Он изучает эти самые «говóри», точнее — гóворы русского языка; но чтобы изучать, надо особый чуткий слух иметь на русскую речь — иначе как приметишь, уловишь, выберешь подчас едва заметные различия в произношении.

…В Череповце говорят: менные дзеньги вместо медные деньги, що вместо что; в после гласной изменяют в у: пиуо, пиуцо вместо пиво, пивцо; здесь говорят: хочу исть (и вместо е). «Уезд этот, — прибавляет Даль, — разделяется Шексной пополам: по нагорной стороне /кители бойчее, виднее и наречие их почище; на лесной и болотной стороне жители вялы, невидны и более искажают язык».

«В Волочке говорят: мы знаема, делаема — а вместо ъ; принесай, унесай вместо принеси, унеси; мужские имена оканчивают на гласную, а женские на ъ и ь: Аедотъ, Улъян(ъ), Степух(ъ), Анюх(ъ)».

«Вот говор в Нижнедевицке: «Здарова, дядя Алдоха! Що, ай пашеницу вазил у город? — А то що ж? — Ну а пачаму атдавал? — Па дисяти с двугривянным…»

«По Ветлуге лесники говорят особым напевом, протягивая и расставляя иные слоги, с повышением голоса: «зада-ай корму лошадьми-и…»

Мы читаем обстоятельнейшую статью Даля «О наречиях русского языка» (теперь считается, что наречие в отличие от говора распространено на обширной площади; по Далю же, говор — и «местное устное наречие», и вообще «произношение, выговор, помолвка»).

В основу разделения наречий Даль кладет «высокую» и «низкую» речь, или, попросту, «аканье» и «оканье».

В Москве говорят высокою речью, то есть любят звук а и заменяют им о, если на о нет ударения.

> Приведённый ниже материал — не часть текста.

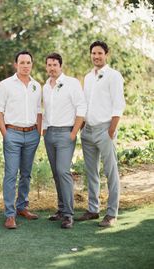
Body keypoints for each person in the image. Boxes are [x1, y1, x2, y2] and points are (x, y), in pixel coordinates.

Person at [78, 40, 126, 227]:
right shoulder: (88, 77)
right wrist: (82, 125)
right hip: (88, 130)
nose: (96, 56)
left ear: (106, 54)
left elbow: (118, 105)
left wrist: (111, 130)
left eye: (99, 53)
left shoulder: (113, 76)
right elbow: (85, 104)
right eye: (93, 53)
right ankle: (93, 209)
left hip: (105, 129)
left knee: (111, 172)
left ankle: (112, 213)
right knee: (91, 172)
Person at [0, 51, 42, 229]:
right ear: (16, 64)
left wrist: (38, 133)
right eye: (22, 62)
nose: (25, 65)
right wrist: (5, 133)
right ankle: (9, 214)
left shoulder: (37, 86)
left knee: (26, 174)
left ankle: (22, 207)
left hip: (32, 135)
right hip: (12, 133)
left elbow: (39, 111)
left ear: (32, 64)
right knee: (10, 174)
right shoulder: (6, 84)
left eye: (28, 62)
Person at [43, 53, 87, 229]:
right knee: (56, 173)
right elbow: (45, 111)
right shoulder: (45, 86)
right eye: (49, 65)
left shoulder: (72, 83)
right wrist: (45, 131)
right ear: (46, 67)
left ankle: (69, 215)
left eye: (55, 64)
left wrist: (73, 133)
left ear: (60, 66)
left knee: (63, 171)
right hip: (50, 134)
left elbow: (81, 108)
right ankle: (60, 210)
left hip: (65, 134)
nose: (52, 68)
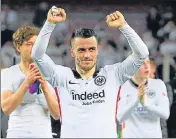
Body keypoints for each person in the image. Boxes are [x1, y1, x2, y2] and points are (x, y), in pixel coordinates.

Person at [31, 6, 149, 138]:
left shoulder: (113, 75)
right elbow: (37, 55)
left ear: (98, 50)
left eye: (91, 49)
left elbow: (142, 54)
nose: (87, 55)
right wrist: (49, 24)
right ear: (72, 52)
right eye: (81, 50)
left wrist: (123, 26)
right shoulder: (61, 76)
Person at [1, 26, 60, 138]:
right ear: (18, 47)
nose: (34, 48)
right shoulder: (9, 73)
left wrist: (45, 87)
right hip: (17, 134)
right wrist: (26, 83)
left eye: (36, 44)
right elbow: (6, 109)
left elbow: (57, 115)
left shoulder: (50, 74)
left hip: (44, 134)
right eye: (29, 44)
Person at [117, 57, 170, 138]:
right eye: (142, 63)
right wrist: (136, 100)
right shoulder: (123, 86)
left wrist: (146, 105)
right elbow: (120, 118)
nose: (147, 66)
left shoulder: (158, 85)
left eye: (148, 62)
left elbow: (165, 114)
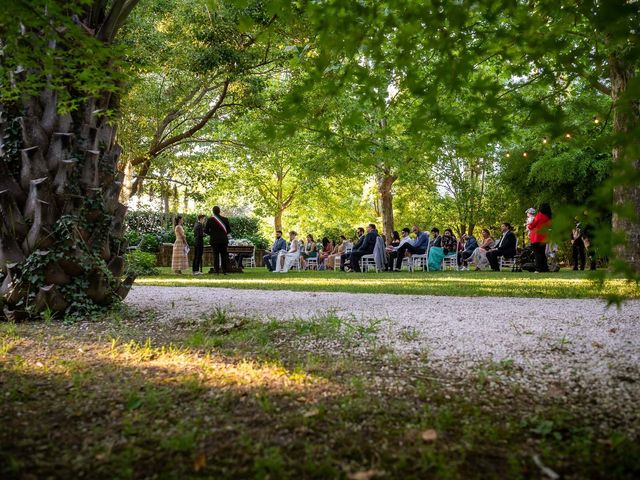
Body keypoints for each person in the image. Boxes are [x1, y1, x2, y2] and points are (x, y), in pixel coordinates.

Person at [204, 205, 231, 274]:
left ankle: (216, 271)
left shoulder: (210, 219)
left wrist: (212, 234)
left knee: (215, 256)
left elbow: (205, 230)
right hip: (223, 240)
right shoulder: (225, 219)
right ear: (219, 211)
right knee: (224, 255)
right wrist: (223, 234)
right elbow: (229, 230)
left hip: (214, 240)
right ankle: (224, 271)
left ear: (213, 212)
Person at [527, 203, 552, 272]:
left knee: (537, 253)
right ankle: (545, 268)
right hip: (544, 237)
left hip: (536, 237)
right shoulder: (548, 217)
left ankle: (538, 269)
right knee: (542, 253)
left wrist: (528, 226)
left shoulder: (539, 215)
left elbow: (532, 225)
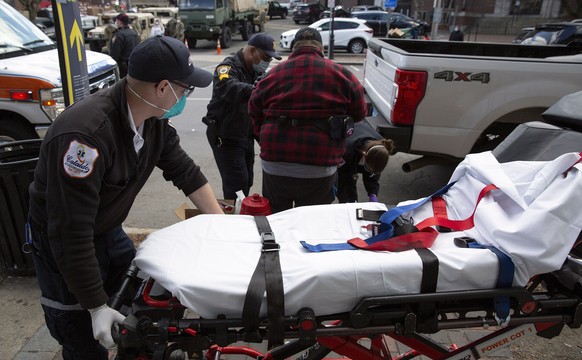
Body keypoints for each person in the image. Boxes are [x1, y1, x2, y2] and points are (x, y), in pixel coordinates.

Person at [28, 35, 224, 359]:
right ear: (163, 88)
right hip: (62, 244)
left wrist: (221, 226)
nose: (185, 96)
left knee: (137, 316)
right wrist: (94, 307)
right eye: (185, 89)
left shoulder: (152, 121)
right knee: (83, 335)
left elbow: (185, 171)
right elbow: (70, 232)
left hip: (107, 229)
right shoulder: (85, 138)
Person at [248, 27, 367, 213]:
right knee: (312, 223)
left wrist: (265, 138)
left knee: (277, 221)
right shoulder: (344, 75)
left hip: (276, 164)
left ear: (294, 48)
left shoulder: (271, 76)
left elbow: (253, 112)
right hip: (320, 165)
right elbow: (360, 113)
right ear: (320, 47)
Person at [203, 33, 281, 200]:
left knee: (246, 181)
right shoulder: (226, 69)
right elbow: (231, 88)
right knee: (236, 185)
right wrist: (260, 90)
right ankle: (234, 220)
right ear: (252, 51)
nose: (267, 63)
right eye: (265, 57)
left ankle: (240, 211)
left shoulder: (252, 70)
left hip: (244, 134)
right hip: (226, 136)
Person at [336, 122, 394, 203]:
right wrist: (350, 202)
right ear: (364, 155)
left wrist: (373, 193)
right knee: (347, 195)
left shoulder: (379, 148)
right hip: (345, 136)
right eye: (368, 168)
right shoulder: (346, 152)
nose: (371, 172)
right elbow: (344, 181)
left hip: (361, 137)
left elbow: (373, 174)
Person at [109, 13, 140, 78]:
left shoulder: (118, 35)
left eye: (116, 21)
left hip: (123, 67)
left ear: (119, 21)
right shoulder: (134, 33)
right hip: (134, 65)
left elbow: (115, 54)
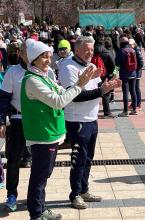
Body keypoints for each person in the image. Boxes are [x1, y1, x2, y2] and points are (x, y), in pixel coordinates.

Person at [21, 39, 96, 220]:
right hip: (41, 135)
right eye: (44, 57)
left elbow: (62, 92)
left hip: (51, 134)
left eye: (48, 56)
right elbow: (59, 101)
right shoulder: (32, 80)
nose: (49, 60)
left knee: (44, 176)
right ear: (33, 59)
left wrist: (81, 82)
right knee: (39, 177)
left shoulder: (44, 77)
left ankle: (41, 208)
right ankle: (36, 213)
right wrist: (79, 84)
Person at [58, 36, 121, 209]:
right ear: (76, 49)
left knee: (88, 158)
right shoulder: (68, 67)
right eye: (86, 50)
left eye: (92, 50)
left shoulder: (92, 66)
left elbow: (97, 88)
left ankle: (84, 189)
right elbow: (75, 95)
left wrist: (108, 86)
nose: (90, 53)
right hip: (77, 119)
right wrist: (101, 91)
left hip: (92, 118)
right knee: (78, 158)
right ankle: (75, 194)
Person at [0, 42, 33, 211]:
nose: (28, 54)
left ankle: (35, 194)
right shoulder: (12, 72)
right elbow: (4, 99)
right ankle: (11, 194)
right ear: (20, 53)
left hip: (38, 123)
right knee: (13, 160)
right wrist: (1, 122)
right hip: (18, 120)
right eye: (25, 51)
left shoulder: (45, 71)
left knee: (41, 163)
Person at [116, 36, 138, 116]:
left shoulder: (121, 51)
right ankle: (134, 109)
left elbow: (117, 64)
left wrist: (114, 73)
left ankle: (125, 111)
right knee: (133, 91)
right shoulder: (133, 50)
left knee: (125, 92)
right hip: (133, 73)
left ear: (121, 43)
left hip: (124, 74)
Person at [128, 39, 144, 110]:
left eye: (131, 44)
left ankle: (138, 104)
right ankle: (134, 103)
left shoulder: (137, 50)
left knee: (136, 88)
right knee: (133, 88)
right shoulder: (133, 50)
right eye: (129, 44)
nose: (129, 46)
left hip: (137, 72)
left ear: (134, 44)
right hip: (134, 72)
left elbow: (141, 63)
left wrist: (135, 68)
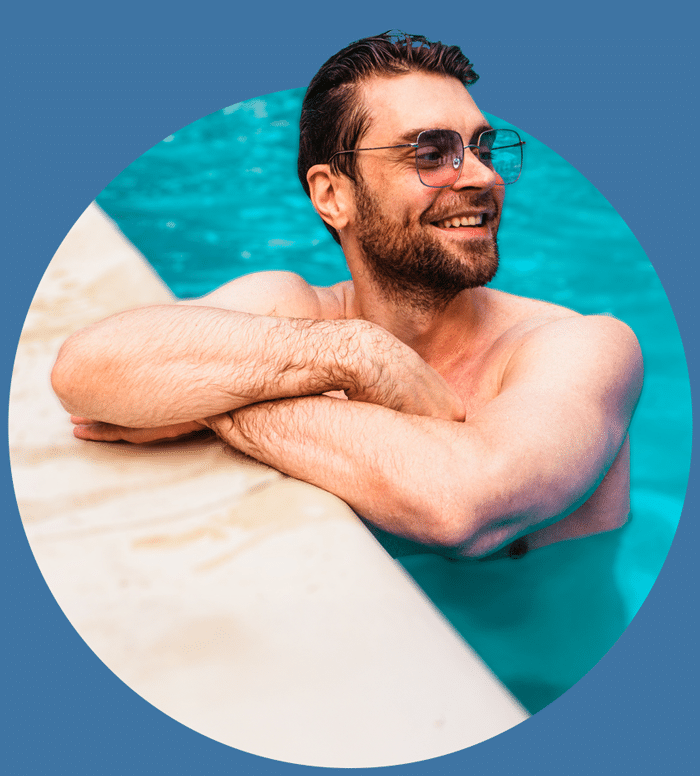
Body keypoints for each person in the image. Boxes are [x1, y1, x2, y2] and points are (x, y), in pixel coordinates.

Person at [52, 34, 642, 706]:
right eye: (432, 152)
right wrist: (361, 356)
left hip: (536, 704)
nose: (482, 175)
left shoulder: (580, 346)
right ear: (334, 194)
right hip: (352, 690)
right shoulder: (304, 314)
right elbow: (86, 370)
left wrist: (213, 401)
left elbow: (460, 507)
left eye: (481, 146)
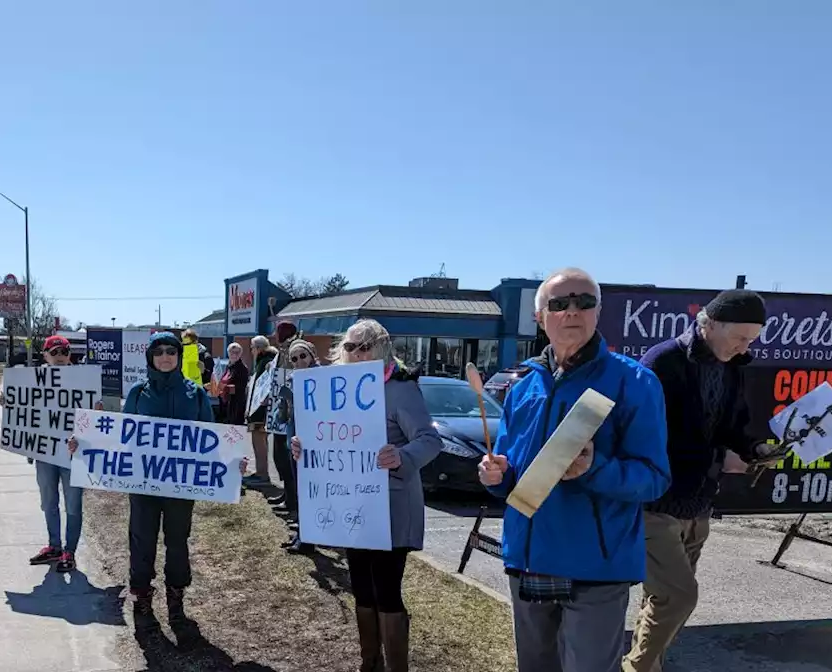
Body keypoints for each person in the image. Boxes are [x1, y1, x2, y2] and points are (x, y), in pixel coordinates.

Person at [479, 267, 671, 672]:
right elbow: (512, 471)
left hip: (595, 570)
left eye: (584, 302)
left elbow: (654, 478)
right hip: (529, 561)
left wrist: (593, 469)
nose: (572, 311)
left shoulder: (635, 382)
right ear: (540, 316)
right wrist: (496, 476)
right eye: (560, 303)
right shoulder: (524, 386)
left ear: (598, 312)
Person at [623, 290, 775, 672]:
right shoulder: (663, 362)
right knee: (678, 596)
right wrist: (719, 456)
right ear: (708, 325)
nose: (745, 347)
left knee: (661, 601)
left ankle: (650, 665)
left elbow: (734, 425)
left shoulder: (734, 366)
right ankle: (636, 668)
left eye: (752, 340)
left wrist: (755, 449)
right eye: (740, 337)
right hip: (655, 503)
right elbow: (642, 433)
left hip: (700, 503)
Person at [291, 319, 441, 672]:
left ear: (382, 348)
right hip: (349, 504)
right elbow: (322, 438)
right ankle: (369, 662)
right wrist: (303, 446)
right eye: (351, 346)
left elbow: (430, 440)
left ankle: (396, 667)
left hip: (390, 506)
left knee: (387, 589)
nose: (358, 353)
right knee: (360, 586)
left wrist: (401, 456)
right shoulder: (330, 390)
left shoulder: (401, 388)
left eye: (366, 346)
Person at [119, 331, 217, 622]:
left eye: (171, 351)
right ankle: (141, 595)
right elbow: (120, 435)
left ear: (178, 356)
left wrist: (233, 461)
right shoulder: (138, 392)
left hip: (180, 483)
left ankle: (176, 596)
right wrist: (84, 444)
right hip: (143, 482)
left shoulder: (194, 392)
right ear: (150, 357)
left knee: (177, 540)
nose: (165, 357)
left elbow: (212, 438)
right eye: (159, 351)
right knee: (141, 539)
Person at [0, 335, 92, 573]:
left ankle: (69, 551)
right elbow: (23, 409)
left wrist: (91, 421)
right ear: (46, 355)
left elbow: (92, 415)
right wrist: (9, 402)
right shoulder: (31, 382)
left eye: (64, 352)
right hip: (44, 453)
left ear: (70, 355)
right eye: (55, 352)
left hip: (73, 453)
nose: (60, 357)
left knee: (73, 505)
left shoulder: (84, 380)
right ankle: (54, 546)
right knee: (48, 502)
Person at [279, 338, 319, 555]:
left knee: (310, 491)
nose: (299, 361)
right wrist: (283, 404)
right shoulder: (294, 378)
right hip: (295, 443)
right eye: (294, 358)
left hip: (314, 445)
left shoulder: (322, 377)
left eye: (303, 356)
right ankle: (302, 533)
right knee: (301, 490)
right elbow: (285, 416)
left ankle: (308, 538)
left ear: (312, 354)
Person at [267, 320, 299, 507]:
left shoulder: (292, 351)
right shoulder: (281, 352)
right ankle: (287, 494)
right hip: (278, 409)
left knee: (286, 457)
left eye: (276, 332)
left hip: (288, 411)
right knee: (279, 455)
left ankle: (292, 499)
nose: (273, 335)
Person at [243, 334, 279, 486]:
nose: (251, 351)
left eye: (251, 348)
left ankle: (263, 475)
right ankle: (260, 472)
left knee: (259, 441)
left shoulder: (267, 361)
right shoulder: (265, 360)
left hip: (261, 410)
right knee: (259, 441)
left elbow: (267, 384)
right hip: (258, 408)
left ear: (258, 348)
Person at [220, 342, 249, 426]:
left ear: (240, 354)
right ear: (228, 353)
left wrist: (224, 387)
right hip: (226, 403)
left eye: (237, 352)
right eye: (232, 352)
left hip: (236, 405)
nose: (234, 355)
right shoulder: (229, 366)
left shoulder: (242, 368)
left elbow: (240, 387)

Здесь произносят: харашо, гаварить, талкавать; окончания ого, его, превращаются в ова, ева — большова, синева.

От Москвы на восток начинают «окать»; возле Владимира слышится уже стокан, торокан; влезают в слова и лишние о — Володимир. «Москвич владеет и балагурит, а владимирец володает и бологурит», — шутит Даль.

От Москвы на запад усиливается «аканье»: пабягу, пятух.

От Москвы к северу складывается говор новгородский: он ближе к восточному, но имеет и свои особенности.

От Москвы на юг разливается наречие рязанское; в нем, как и в западных, — «аканье», даже взамен е — а да я: та бе, яму.

Это одно только разделение — по высокому и низкому говору, по «аканью» и «оканью» — разделение самое общее, самое простое. Наблюдательный же человек схватывает на слух еще великое множество особенностей, черточек, ноток русского произношения.

В одном месте «цокают»: цай, целовек (вместо чай, человек).

В другом наоборот — «чвакают»: курича, купеч (вместо курица, купец).